> [Problem details]
Give the data again exactly as written, without any of its pictures.

> [Provided material]
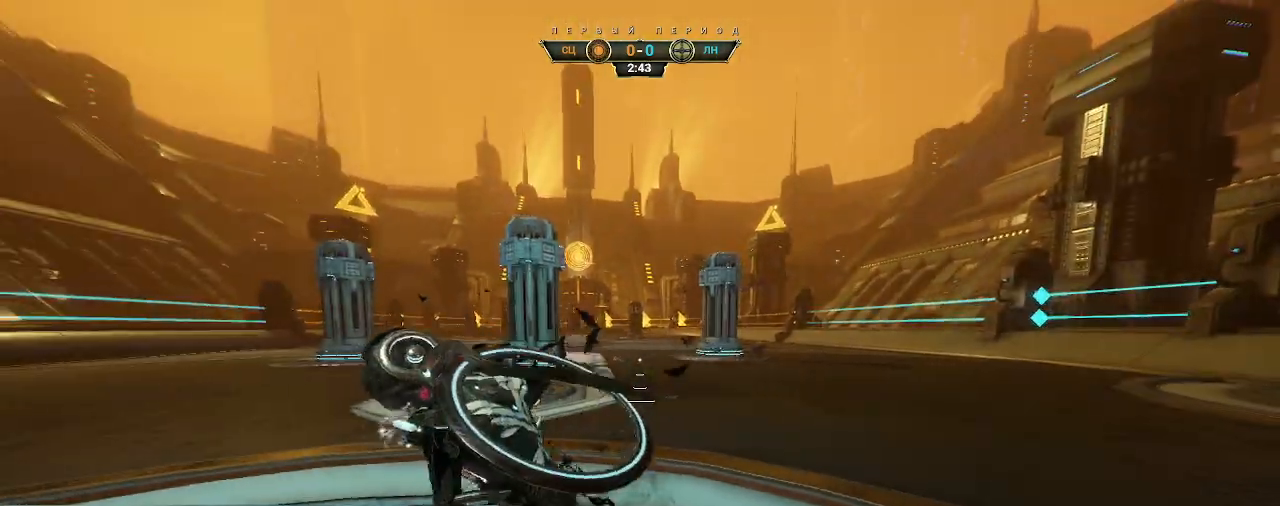
{"keys": [], "mouse": [], "events": [[50, "a", "up"], [50, "s", "up"]]}
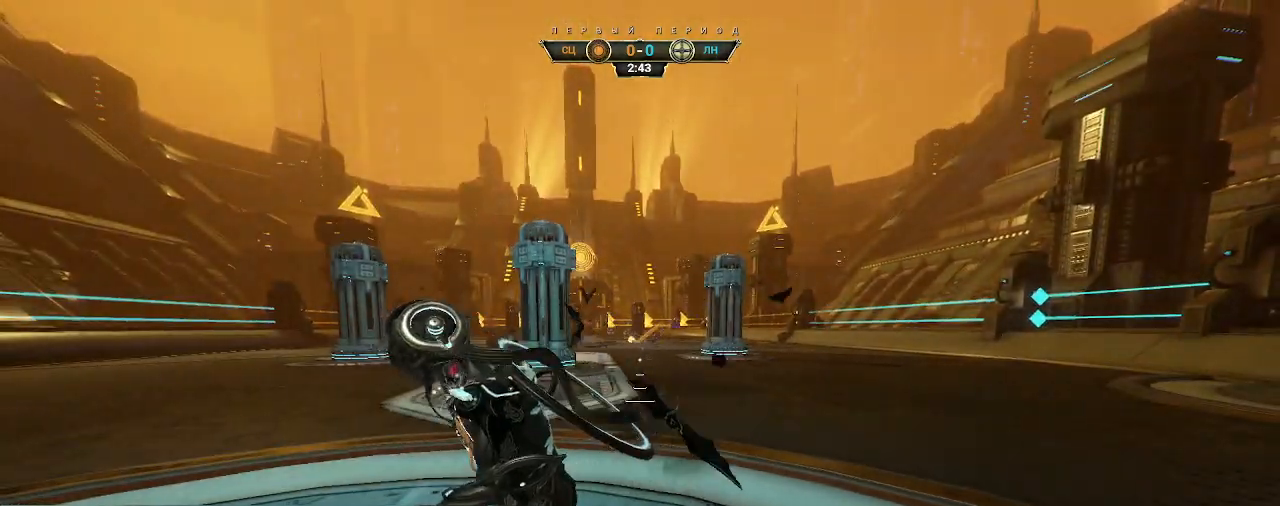
{"keys": ["w"], "mouse": [], "events": [[67, "a", "down"], [467, "w", "down"], [483, "a", "up"]]}
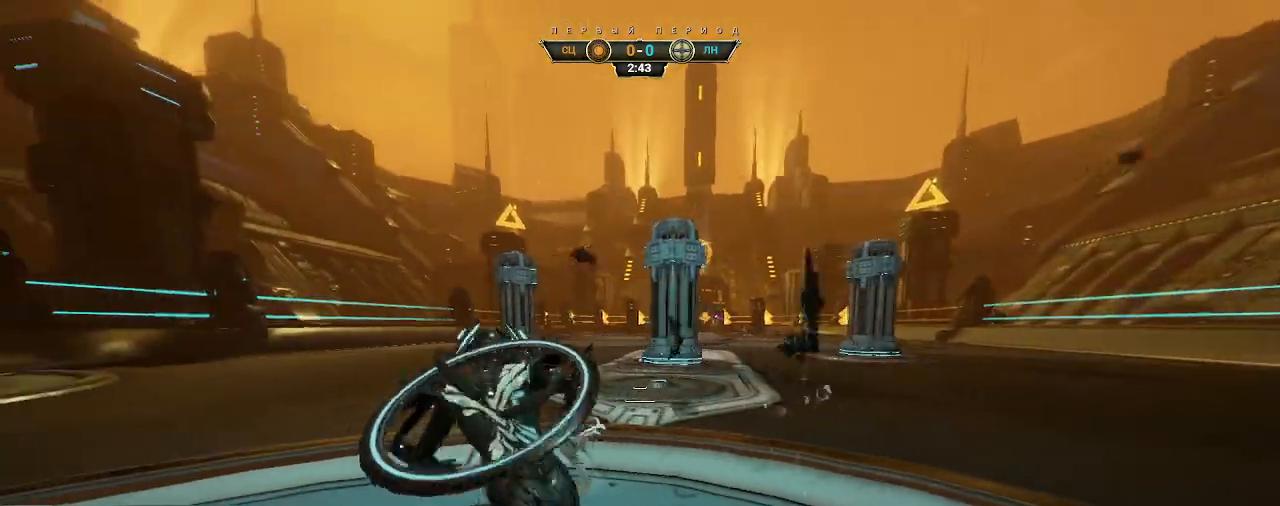
{"keys": [], "mouse": [], "events": [[367, "w", "up"]]}
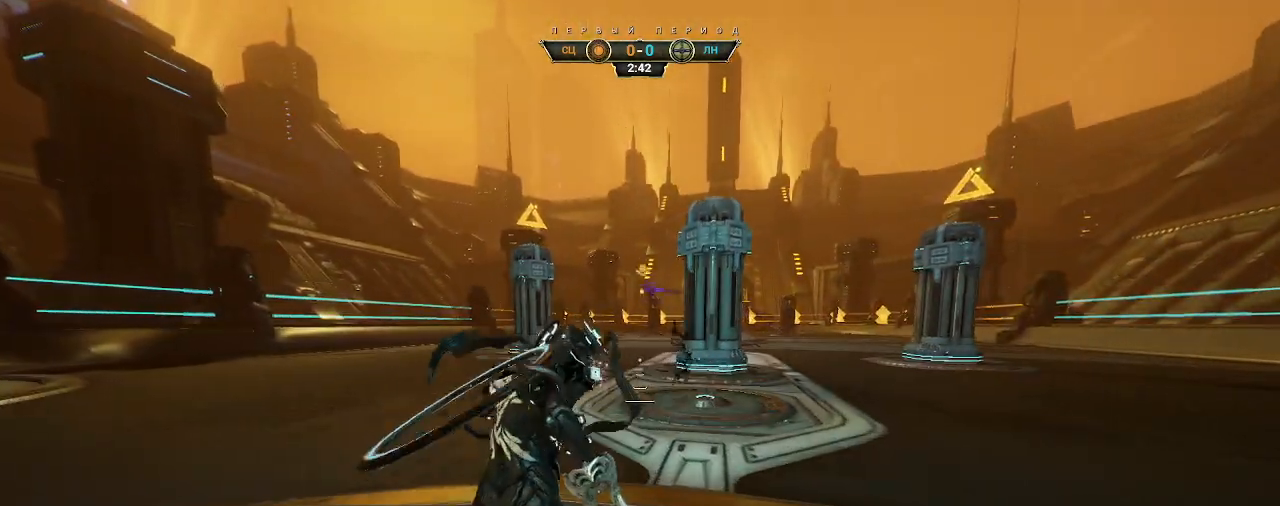
{"keys": [], "mouse": [], "events": []}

> [Task result]
{"keys": [], "mouse": [], "events": [[50, "a", "up"], [50, "s", "up"]]}
{"keys": ["w"], "mouse": [], "events": [[67, "a", "down"], [467, "w", "down"], [483, "a", "up"]]}
{"keys": [], "mouse": [], "events": [[367, "w", "up"]]}
{"keys": [], "mouse": [], "events": []}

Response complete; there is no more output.